Is it that one act is committed by those who can actually see the innocents and fire anyway, while another is performed by those pushing buttons or pulling triggers from a height or a distance that makes the victims indistinguishable and unknown?
Chris Hedges, the former New York Times war correspondent who has written forcefully about the lies inherent to any war-making, wrote in a recent online essay published by TruthDig: “The war in Afghanistan -- where the enemy is elusive and rarely seen, where the cultural and linguistic disconnect makes every trip outside the wire a visit to hostile territory, where it is clear that you are losing despite the vast industrial killing machine at your disposal -- feeds the culture of atrocity.”
In such an environment, he writes, everyone becomes the enemy, the entire population merging “into one detested nameless, faceless mass. The psychological leap to murder is short. And murder happens every day in Afghanistan. It happens in drone strikes, artillery bombardments, airstrikes, missile attacks and the withering suppressing fire unleashed in villages from belt-fed machine guns.”
The line between the individual, killing in a spree on his own, and the unit that doesn’t bother to account for “collateral damage” of women and children left behind after a mission, or in retaliation for soldiers wounded, or killed by a roadside bomb is so thin as to be nonexistent.

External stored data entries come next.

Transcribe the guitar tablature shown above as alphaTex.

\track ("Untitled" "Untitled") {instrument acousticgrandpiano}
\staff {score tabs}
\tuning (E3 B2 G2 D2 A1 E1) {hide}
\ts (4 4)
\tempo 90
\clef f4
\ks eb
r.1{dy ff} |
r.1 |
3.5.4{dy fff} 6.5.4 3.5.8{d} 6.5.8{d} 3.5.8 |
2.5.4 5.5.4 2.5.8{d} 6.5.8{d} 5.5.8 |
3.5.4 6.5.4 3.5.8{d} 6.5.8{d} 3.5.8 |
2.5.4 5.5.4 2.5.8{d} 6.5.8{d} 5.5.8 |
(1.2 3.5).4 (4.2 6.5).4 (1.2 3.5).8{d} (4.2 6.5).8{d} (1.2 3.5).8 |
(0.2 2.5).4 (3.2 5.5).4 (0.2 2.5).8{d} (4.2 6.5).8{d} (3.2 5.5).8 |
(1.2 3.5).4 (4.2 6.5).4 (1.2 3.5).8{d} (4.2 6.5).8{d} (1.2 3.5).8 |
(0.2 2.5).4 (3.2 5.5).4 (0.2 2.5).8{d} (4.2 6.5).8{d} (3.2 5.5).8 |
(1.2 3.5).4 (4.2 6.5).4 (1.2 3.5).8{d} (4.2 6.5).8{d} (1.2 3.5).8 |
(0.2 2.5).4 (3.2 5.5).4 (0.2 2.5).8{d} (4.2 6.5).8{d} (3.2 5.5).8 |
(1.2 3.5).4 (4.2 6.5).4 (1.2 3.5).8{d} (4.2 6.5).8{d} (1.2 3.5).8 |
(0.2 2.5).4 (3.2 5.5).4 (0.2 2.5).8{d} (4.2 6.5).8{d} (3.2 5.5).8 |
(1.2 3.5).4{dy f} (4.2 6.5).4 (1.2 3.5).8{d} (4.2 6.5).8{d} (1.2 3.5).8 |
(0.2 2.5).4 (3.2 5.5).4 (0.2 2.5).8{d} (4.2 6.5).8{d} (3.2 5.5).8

And yet we want to plumb the depths of the suspect’s life. Reporters dive into Bales’ previous life in Ohio. Was there a hint of this recent behavior somewhere in that seemingly unremarkable, even good, life? Was it there in the incident where he was charged with assault? What about the accusations of fraud when he was a stock trader? Or the DUI? Or the rumors of financial and marital troubles?
We want to know what went wrong; we want to find the previously hidden trigger that can explain the behavior.
Finding that will make it Bales’ problem, not ours. We won’t need to face the questions, then, about all the other deaths that occurred within acceptable military boundaries. We won’t have to face the fact that as a nation we have been at war now for more than a decade on two fronts, and in neither case did war ever make sense or accomplish its stated mission. We won’t need to understand that we keep paying for the training of youngsters who become conditioned to accept the suspension of rules of civilized society and act in ways we would consider truly horrifying if we allowed ourselves to know.
In that same Times article, Dr. Stephen Xenakis, a psychiatrist and retired brigadier general who also advised the Joint Chiefs of Staff, spoke of Bales as “emblematic of bigger problems: an overstretched military battered by 11 years of combat; failures by the military to properly identify and treat its weary, suffering troops; and the thin line dividing ‘normal’ behavior in war from what later is deemed ‘snapping.’ ”
“The Army will want to say that soldiers who commit crimes are rogues, that they are individual, isolated cases. But they are not,” Xenakis said.
Keeping the focus narrowly on Bales merely means we remain blind to the larger reality, allowing ourselves to expand our delusions about war.